▶ [Task description]
Provide only the number of lines in the records where "Trabaja" appears.

*** Given data Section Begins ***

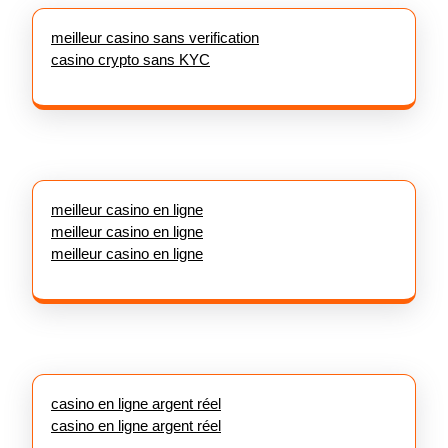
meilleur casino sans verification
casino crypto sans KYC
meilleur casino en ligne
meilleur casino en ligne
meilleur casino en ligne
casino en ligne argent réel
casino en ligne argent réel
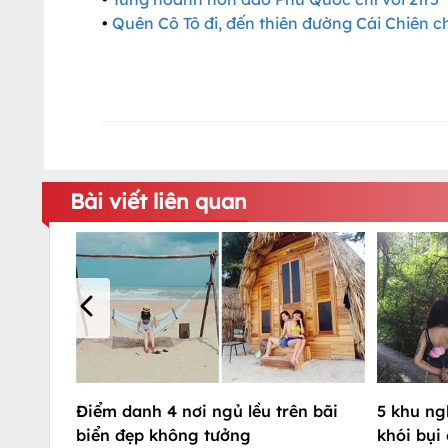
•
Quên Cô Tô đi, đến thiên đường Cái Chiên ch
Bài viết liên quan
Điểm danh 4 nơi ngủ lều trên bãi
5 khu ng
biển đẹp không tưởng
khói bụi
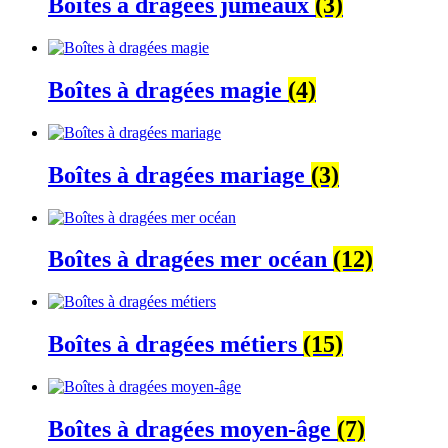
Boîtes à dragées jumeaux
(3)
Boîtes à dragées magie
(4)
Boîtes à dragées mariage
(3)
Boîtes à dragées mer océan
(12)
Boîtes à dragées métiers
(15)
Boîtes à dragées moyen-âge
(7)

*** Given data Section Ends ***
*** Given data Section Begins ***

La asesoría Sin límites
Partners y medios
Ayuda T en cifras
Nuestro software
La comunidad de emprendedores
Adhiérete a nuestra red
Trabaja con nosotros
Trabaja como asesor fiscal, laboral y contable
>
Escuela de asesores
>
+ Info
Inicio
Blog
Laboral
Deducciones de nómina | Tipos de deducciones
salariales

*** Given data Section Ends ***

▶ [Solution to this exercise]
2